都說劍修攻伐第一,以前還不信,現在由不得自己不信。
「噹~轟!」
又是一劍劈中,盾牌生生爆碎,黑袍人也震飛出去。
「好了!」
這時。
那嗜血女修大喊,通體開始變成血霧。
黑袍人一喜,當即催動一張珍貴的五行遁符遁了過去。
「桀桀桀~!你殺不了我!」
他融入血霧之中,放發聲邪笑。
「就只有你有遁符?」
李陽緊隨其後,激發一張遁法,出現在血霧外。
雙手握劍,液態化的靈力瘋狂湧入劍體內。
高舉過頭頂,而後猛然劈落——
半步築基後,李陽的實力得到巨大提升。
揮出一道散發赤陽屬性的巨大斬擊,更有凌厲殺意的加持。
一劍揮落,黑袍人被直接砍掉小半邊身子,重重的砸進地面。
那血霧也劇烈的翻湧。
「好強的血遁!此女應該是血河道的天驕。」李陽並未感受到對方的生命氣息和殺意,可見肯定是拋棄黑袍人獨自遁走了。
然而他不知道,那瘋狂翻湧的血霧根本不正常,量太大了,完全就是被他一劍砍實成了血霧。
「笑啊!怎麼不笑了?是不愛笑嗎?」李陽落了下來。
一劍插進黑袍人的胸膛,劍刃的殺意令他發出痛苦的哀嚎。
「別……別殺我!我願意奉您為主!我有秘密!我知道很多秘密!饒我一命,讓我幹什麼都可以!」黑袍人露出真容,竟是個面容醜陋的女子。
「我不需要,我只是好奇你們對待他人那般的殘忍,在自己面臨死亡時,是否也跟尋常人一樣露出恐懼。
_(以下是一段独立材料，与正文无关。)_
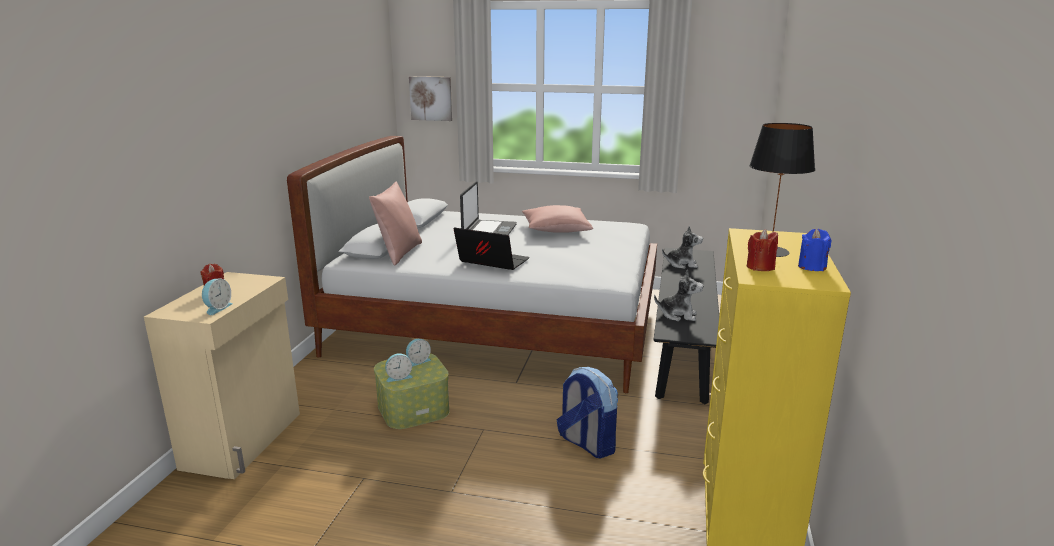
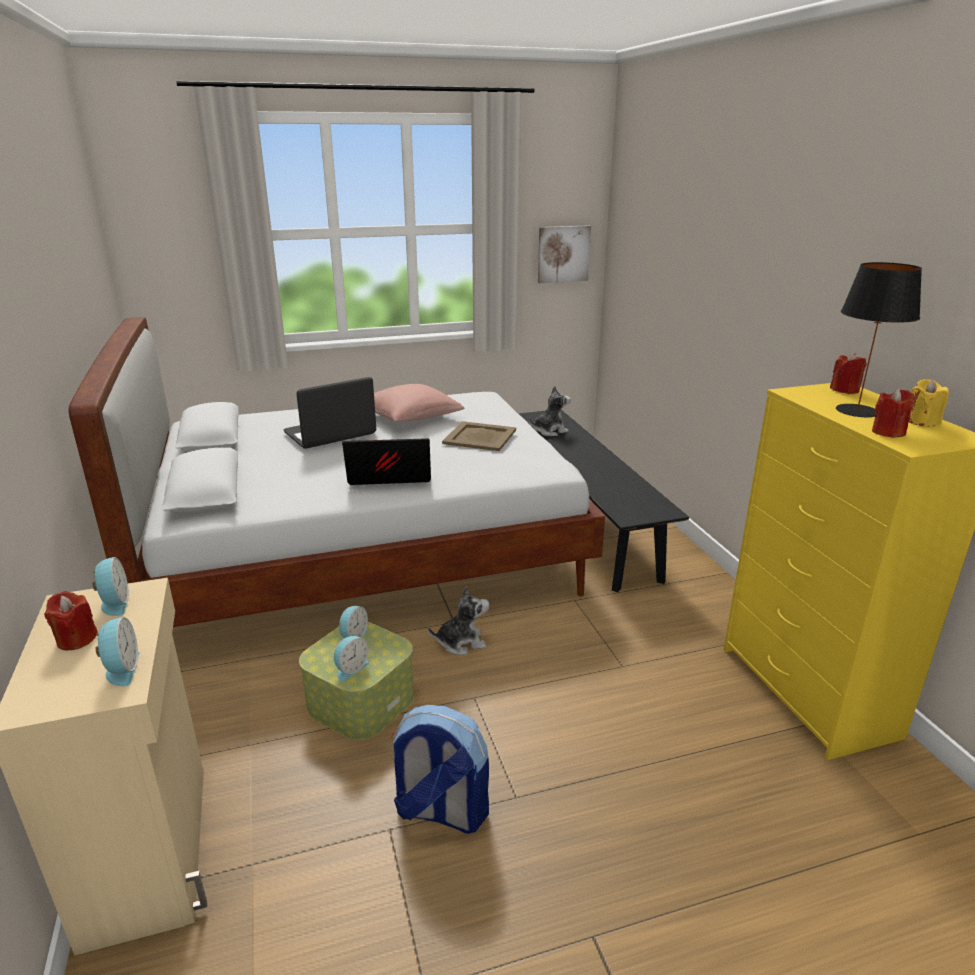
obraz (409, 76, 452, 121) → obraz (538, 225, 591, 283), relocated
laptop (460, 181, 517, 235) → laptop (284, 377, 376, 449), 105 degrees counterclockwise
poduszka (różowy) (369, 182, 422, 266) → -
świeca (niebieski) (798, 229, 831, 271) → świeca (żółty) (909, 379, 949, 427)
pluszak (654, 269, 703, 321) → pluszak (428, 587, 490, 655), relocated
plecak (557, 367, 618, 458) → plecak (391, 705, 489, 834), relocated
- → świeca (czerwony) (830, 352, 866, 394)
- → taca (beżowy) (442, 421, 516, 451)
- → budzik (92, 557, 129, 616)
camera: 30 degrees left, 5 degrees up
」李陽搖頭,「現在我已經知道答案了。」
李陽已經腳踩住了她的腦袋,頭骨發出不堪重負的碎裂聲。
「顧葬魔子他們要介入寧家那位……」
然而話還沒說完,李陽的腳已經完全踩了下去。
那顆醜陋的腦袋,如摔在地上的西瓜一樣爆開。
死前,她確認了一件事——這個劍瘋子真的對永寧郡的事情不感興趣,他只對殺死自己感興趣。
「師弟!你沒事……」寧歆瑤趕了過來,見此一幕,要說出的話如鯁在喉,又被咽了下去。
她已經有些明白為什麼這位九師弟會被師尊看重。
以半步築基修為,輕易殺死四位築基期的邪修。
這份戰績,放在任何地方都足以稱之為無雙!
要知道,邪修最是難纏,手段陰毒,不計後果。
但為何在這位師弟手中,邪修變得如此好殺了?
感知到李陽身上翻湧的可怕殺意,她一時間竟然分不清究竟誰才是反派?
「師弟,沈露兒師妹……」
李陽將黑袍人摸屍完畢,掃了她一眼:「師姐,你嘴巴真的很多。」